Setengah jam kemudian, Bao Qi membuka matanya, wajahnya masih dipenuhi keterkejutan saat menyadari bahwa dia baru saja meminum semacam harta karun yang memiliki efek penyembuhan yang sangat kuat, yang hampir sepenuhnya memperbaiki kerusakan pada Jiwanya. Meskipun dia belum sepenuhnya pulih, kerusakan yang tersisa tidak akan menghalanginya dengan cara yang berarti. Dia hanya perlu beristirahat selama satu atau dua bulan untuk pulih sepenuhnya, dan tidak akan ada kendala yang akan memengaruhi masa depannya.
[Apa-apaan itu? Mengapa aku belum pernah mendengar tentang ras asing yang memiliki hal-hal ajaib seperti itu?]
Saat dia kebingungan, dia tiba-tiba mendengar Yang Kai memperkenalkan dirinya, “Namaku Shaman Niu. Kau bisa memanggilku apa saja.”
“Ya, Tuan Shaman Niu!” Bao Qi menjawab dengan hormat.
“Sekarang ceritakan tentang susunan pasukanmu.”
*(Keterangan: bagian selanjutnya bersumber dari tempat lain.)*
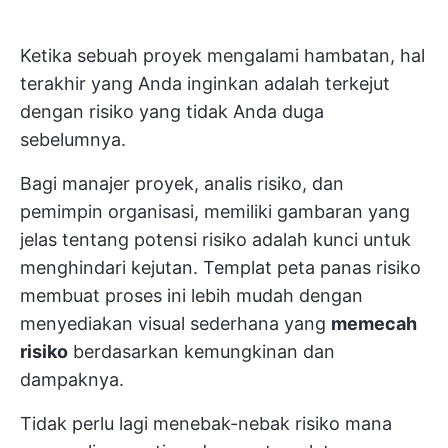
Ketika sebuah proyek mengalami hambatan, hal
terakhir yang Anda inginkan adalah terkejut
dengan risiko yang tidak Anda duga
sebelumnya.
Bagi manajer proyek, analis risiko, dan
pemimpin organisasi, memiliki gambaran yang
jelas tentang potensi risiko adalah kunci untuk
menghindari kejutan. Templat peta panas risiko
membuat proses ini lebih mudah dengan
menyediakan visual sederhana yang
memecah
risiko
berdasarkan kemungkinan dan
dampaknya.
Tidak perlu lagi menebak-nebak risiko mana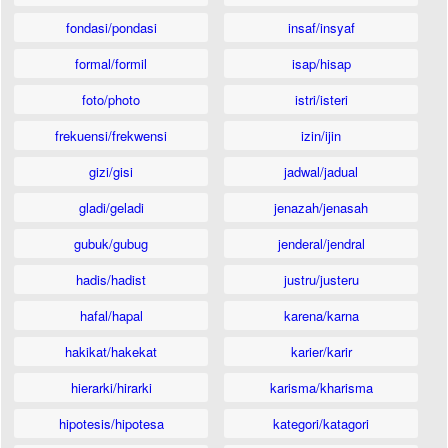
fondasi/pondasi
insaf/insyaf
formal/formil
isap/hisap
foto/photo
istri/isteri
frekuensi/frekwensi
izin/ijin
gizi/gisi
jadwal/jadual
gladi/geladi
jenazah/jenasah
gubuk/gubug
jenderal/jendral
hadis/hadist
justru/justeru
hafal/hapal
karena/karna
hakikat/hakekat
karier/karir
hierarki/hirarki
karisma/kharisma
hipotesis/hipotesa
kategori/katagori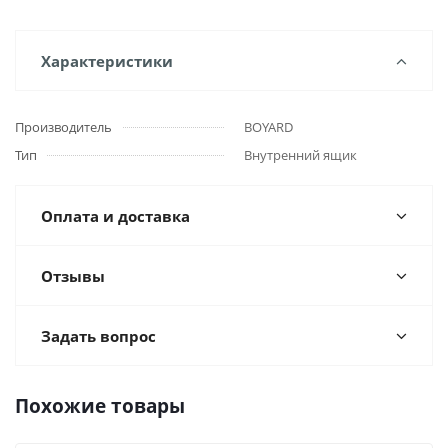
Характеристики
Производитель
BOYARD
Тип
Внутренний ящик
Оплата и доставка
Отзывы
Задать вопрос
Похожие товары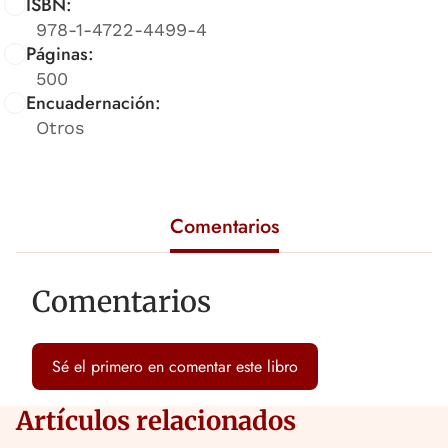
ISBN:
978-1-4722-4499-4
Páginas:
500
Encuadernación:
Otros
Comentarios
Comentarios
Sé el primero en comentar este libro
Artículos relacionados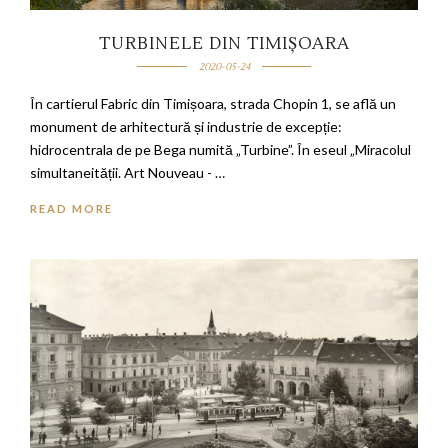
TURBINELE DIN TIMIȘOARA
2020-05-24
În cartierul Fabric din Timișoara, strada Chopin 1, se află un
monument de arhitectură și industrie de excepție:
hidrocentrala de pe Bega numită „Turbine”. În eseul „Miracolul
simultaneității. Art Nouveau - …
READ MORE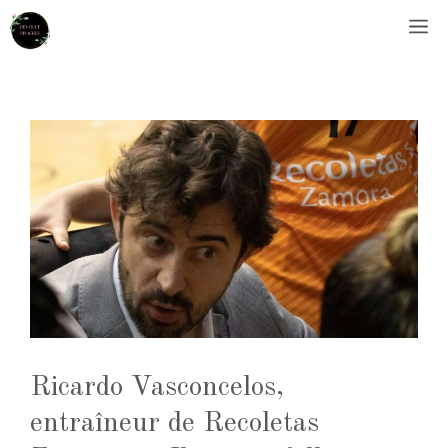
Aller
M
au
contenu
Ricardo Vasconcelos,
entraîneur de Recoletas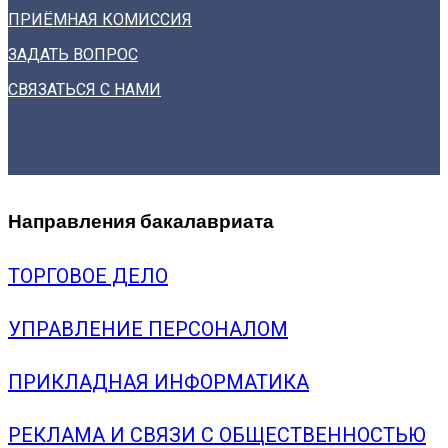
ПРИЁМНАЯ КОМИССИЯ
ЗАДАТЬ ВОПРОС
СВЯЗАТЬСЯ С НАМИ
Направления бакалавриата
ТОРГОВОЕ ДЕЛО
УПРАВЛЕНИЕ ПЕРСОНАЛОМ
ПРИКЛАДНАЯ ИНФОРМАТИКА
РЕКЛАМА И СВЯЗИ С ОБЩЕСТВЕННОСТЬЮ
Begitu Bao Qi mendengar ini, dia tahu apa yang akan dilakukan Shaman Niu. Dia ragu sejenak, tetapi akhirnya menghela napas dan mulai menjelaskan semua detail pasukannya tanpa menyembunyikan apa pun.
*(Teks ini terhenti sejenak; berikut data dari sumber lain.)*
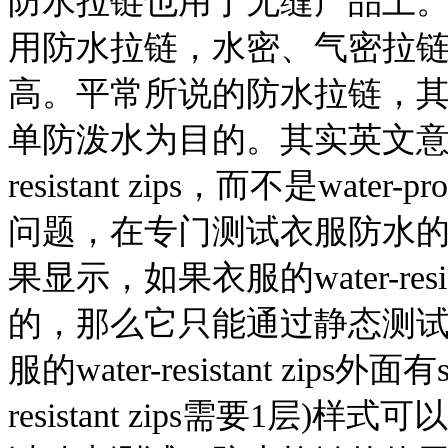
防水拉链也用于无缝产品上
用防水拉链，水密、气密拉
高。平常所说的防水拉链，
单防泼水为目的。其实英文意思
resistant zips，而不是water
问题，在专门测试衣服防水
果显示，如果衣服的water-res
的，那么它只能通过静态测试
服的water-resistant zips外
resistant zips需要1层)样式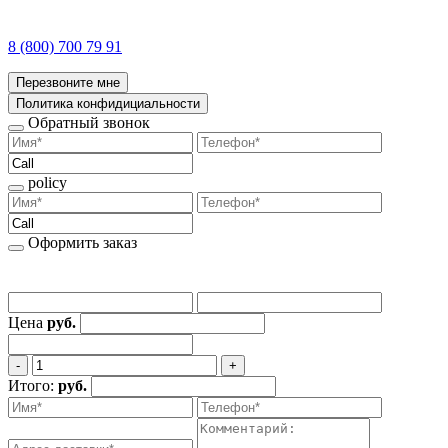
8 (800) 700 79 91
Перезвоните мне
Политика конфидициальности
Обратный звонок
policy
Оформить заказ
Цена
руб.
‐
+
Итого:
руб.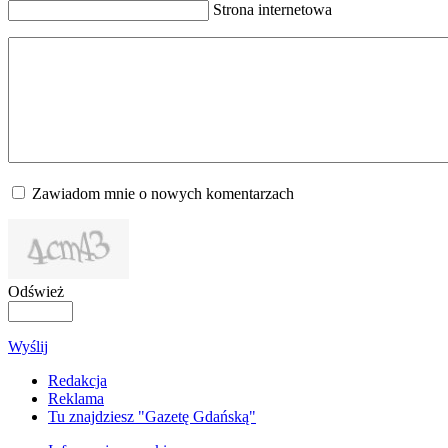
Strona internetowa
Zawiadom mnie o nowych komentarzach
Odśwież
Wyślij
Redakcja
Reklama
Tu znajdziesz "Gazetę Gdańską"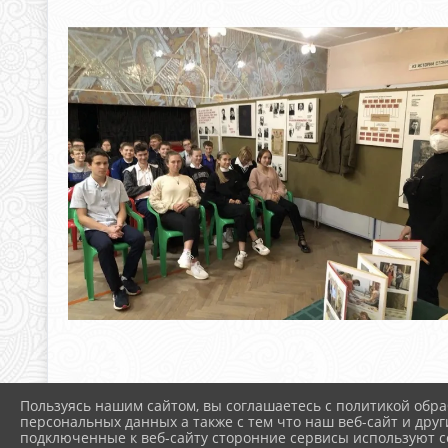
Пользуясь нашим сайтом, вы соглашаетесь с политикой обра
персональных данных а также с тем что наш веб-сайт и друг
подключенные к веб-сайту сторонние сервисы используют co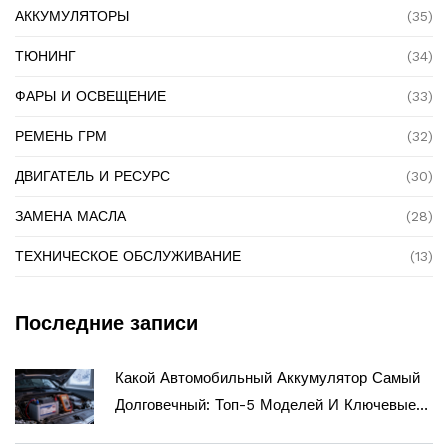
АККУМУЛЯТОРЫ
(35)
ТЮНИНГ
(34)
ФАРЫ И ОСВЕЩЕНИЕ
(33)
РЕМЕНЬ ГРМ
(32)
ДВИГАТЕЛЬ И РЕСУРС
(30)
ЗАМЕНА МАСЛА
(28)
ТЕХНИЧЕСКОЕ ОБСЛУЖИВАНИЕ
(13)
Последние записи
Какой Автомобильный Аккумулятор Самый
Долговечный: Топ-5 Моделей И Ключевые
Критерии Выбора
Dia tahu bahwa mencoba menyembunyikan sesuatu akan sia-sia di depan Grandmaster Shaman ini.
Setelah mendengarkan, Yang Kai mengerutkan kening, “Ada banyak orang.”
Bao Qi memiliki sekitar tujuh ribu orang di bawah komandonya, yang melebihi jumlah saat ini di Klan Shaman Niu dan lebih dari dua kali lipat jumlah pasukan yang dikendalikan oleh Sha Ya sebelumnya.
Setelah tiga bulan perekrutan, Klan Shaman Niu hanya berhasil mengumpulkan pasukan sebanyak lima ribu orang.
Menghadapi jumlah yang begitu besar, bahkan dengan berkah Mantra Shamanik, korban jiwa dalam jumlah besar di Klan Shaman Niu tak dapat dihindari selama bentrokan langsung. Dalam perang yang melibatkan lebih dari sepuluh ribu orang, mustahil untuk menghindari korban jiwa.
Setelah berpikir sejenak, Yang Kai melanjutkan, “Dengar, inilah yang akan kalian lakukan ketika aku mengirim kalian keluar dari tempat ini…”
Setelah memberi perintah, Yang Kai membawa Bao Qi dan Sha Ya keluar dari Manik Dunia Tersegel.
Di dalam ruangan, Sha Ya menatap Bao Qi dengan seringai, “Jangan membuat kesalahan. Kalau tidak, akhirmu akan menyedihkan.”
Sebagai Raja Iblis pertama yang berlindung di bawah Yang Kai, meskipun Sha Ya tidak sekuat Bao Qi, penampilannya cukup kuat untuk mempertahankan posisinya yang unik di hati Yang Kai.
Jika Sha Ya berbicara seperti ini kepadanya sebelumnya, Bao Qi pasti akan bertengkar dengannya atau bahkan memulai perkelahian, tetapi sekarang dia sedang dalam suasana hati yang buruk dan tidak ingin berurusan dengannya. Dia hanya mengangguk pelan dan berkata, “Jangan khawatir, Tuan.”
“Bagus, kalau begitu aku akan menunggu kabar baik,” Yang Kai memberi isyarat kepada Sha Ya, lalu keduanya terbang keluar dari istana bersama-sama, berubah menjadi seberkas Qi hitam yang melesat keluar kota.
Setelah keduanya pergi, beberapa Jenderal Besar Iblis bergegas masuk dan salah satu dari mereka dengan wajah persegi menatap Bao Qi dan bertanya, “Tuan, mengapa perempuan jalang itu muncul di sini?”
Bao Qi tampak serius saat menjawab dengan lemah, “Tidak ada yang penting, dia hanya datang untuk meminta bala bantuan.”
“Balas bantuan?” Beberapa Jenderal Besar Iblis tercengang.
Bao Qi melanjutkan, “Sekelompok ras asing tampaknya mengincarnya, jadi dia datang kepadaku untuk meminta bantuan.” Sambil berbicara, dia menunjuk Jenderal Besar Iblis berwajah persegi dan memberi instruksi, “Bawa dua ribu orang bersamamu untuk menyelidiki situasi ini.”